Are we unfairly blaming fructose for the obesity epidemic?
That’s what researchers from St. Michael’s Hospital suggested in the Annals of Internal Medicine when they reviewed over 40 published fructose studies.
In 31 of these studies, people ate the same number of calories as either pure fructose or non-fructose sugar. The fructose group did not gain any more weight than the non-fructose group in these studies.
In the remaining studies, one group ate their normal diet while the other group added fructose to their diet. As you might guess, the fructose group (those who ate the extra calories) gained weight.
Keep in mind that none of these studies looked at high-fructose corn syrup, which is about 55 percent fructose. Participants in every one of these studies, rather, consumed pure fructose baked into food or sprinkled on cereals and beverages.
Reality check. You rarely eat fructose alone. Table sugar and high-fructose corn syrup, for instance, are a combination of fructose and glucose. Even fruit, which is higher in fructose, contains some glucose.
In other words, these studies weren’t an accurate measure of how you actually consume fructose.
The study’s lead author, Dr. John Sievenpiper, admitted most of the studies they examined were small, poor quality, and happened over too short a time period to be significant. I’ll sum it up: these studies were practically useless, and Dr.

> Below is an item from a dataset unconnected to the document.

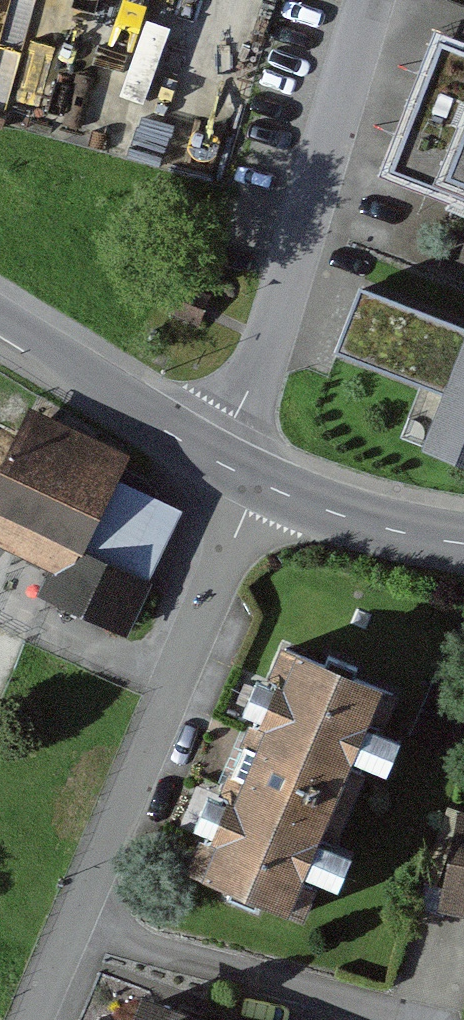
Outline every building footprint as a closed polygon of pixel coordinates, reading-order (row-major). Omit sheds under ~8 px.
[(443,51),(393,169),(463,199),(463,60),(443,51)] [(356,278),(331,343),(441,385),(419,441),(463,458),(463,320),(356,278)] [(46,419),(0,515),(0,540),(63,570),(51,594),(134,634),(192,515),(140,490),(150,468),(46,419)] [(417,695),(311,657),(232,875),(338,914),(417,695)] [(164,1002),(158,1019),(219,1019),(164,1002)]
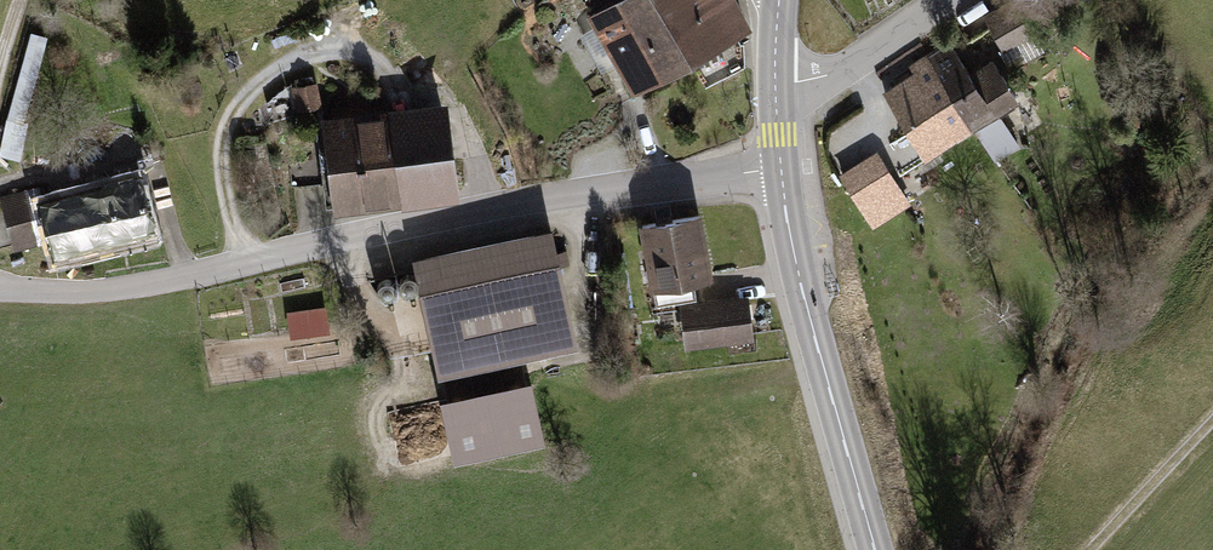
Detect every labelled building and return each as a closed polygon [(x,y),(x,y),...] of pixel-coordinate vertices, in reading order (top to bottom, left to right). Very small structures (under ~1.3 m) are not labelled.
[(588,16),(633,98),(694,64),(658,0),(618,0),(588,16)] [(694,64),(755,31),(738,0),(658,0),(694,64)] [(982,16),(1002,53),(1039,33),(1021,0),(1012,0),(982,16)] [(913,74),(882,93),(925,162),(1019,103),(992,61),(969,75),(947,41),(908,65),(913,74)] [(314,84),(290,86),(292,111),(317,109),(314,84)] [(450,103),(322,118),(335,215),(463,201),(450,103)] [(826,131),(837,164),(877,150),(865,118),(826,131)] [(0,148),(0,156),(21,161),(29,126),(6,121),(0,148)] [(911,207),(878,152),(840,175),(873,230),(911,207)] [(108,181),(124,246),(157,238),(137,160),(108,168),(111,181),(108,181)] [(124,246),(108,181),(42,198),(39,186),(0,196),(0,198),(14,252),(48,243),(54,264),(124,246)] [(697,217),(643,227),(655,286),(708,275),(697,217)] [(416,263),(441,375),(573,347),(548,234),(416,263)] [(746,303),(684,311),(688,346),(750,338),(746,303)] [(291,313),(295,333),(322,328),(317,307),(291,313)] [(530,391),(447,409),(458,457),(540,439),(530,391)]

Sievenpiper’s meta-analysis proved nothing.
That didn’t stop the media, however, from picking up this story and suggesting that perhaps we’ve been wrong all along in putting fructose on trial.
Fructose apologists were also quick to defend this study. “This study lends some further support to the view that weight gain is not caused by any one particular component of the diet, and that fructose… is safe at normal dietary levels,” said cardiologist Dr. James Rippe, a consultant for the Corn Refiners Association, which represents high-fructose corn syrup. “Obesity is the result of consuming too many calories from all sources, without compensating exercise.”
Indeed, you might conveniently conclude that a calorie is a calorie, and that if you eat too many calories, you gain weight, period. So stop picking on fructose or high-fructose corn syrup or whatever food the press vilifies.
And, after all, an apple contains about 15 grams of fructose, so how bad could it really be?
Here’s the deal with fructose. Yes, it’s sometimes innocuously labeled as fruit sugar. But fructose in an apple comes packaged with fiber and nutrients. Your body recognizes an apple because it’s real food, not chemically processed barcoded crap loaded with high-fructose corn syrup.
Your liver can efficiently process a tiny amount of fructose, but beyond a certain point it does a lousy job breaking it down.
For a while, experts recommended fructose for diabetics since it doesn’t raise blood sugar levels like glucose. But we eventually discovered what fructose does do is just as bad if not worse.
For one, fructose contributes to uric acid build-up, triggering cardiovascular disease. Fructose also raises triglycerides, which your body stores as fat. And because your liver poorly metabolizes it, fructose can create fatty liver disease. Fructose also decreases insulin sensitivity in overweight people. And if all that isn’t bad enough, cancer cells thrive on fructose.
Listen, pinning the obesity epidemic on one culprit is much easier than acknowledging the complex, multi-factorial problem it really is. High-fructose corn syrup is certainly a key player, but a combination of diet and lifestyle issues make people fat.
Ultimately, the debate about whether high-fructose corn syrup is equivalent to sugar means choosing the lesser of two evils and completely misses the point that both are unhealthy and absolutely unnecessary in our diet.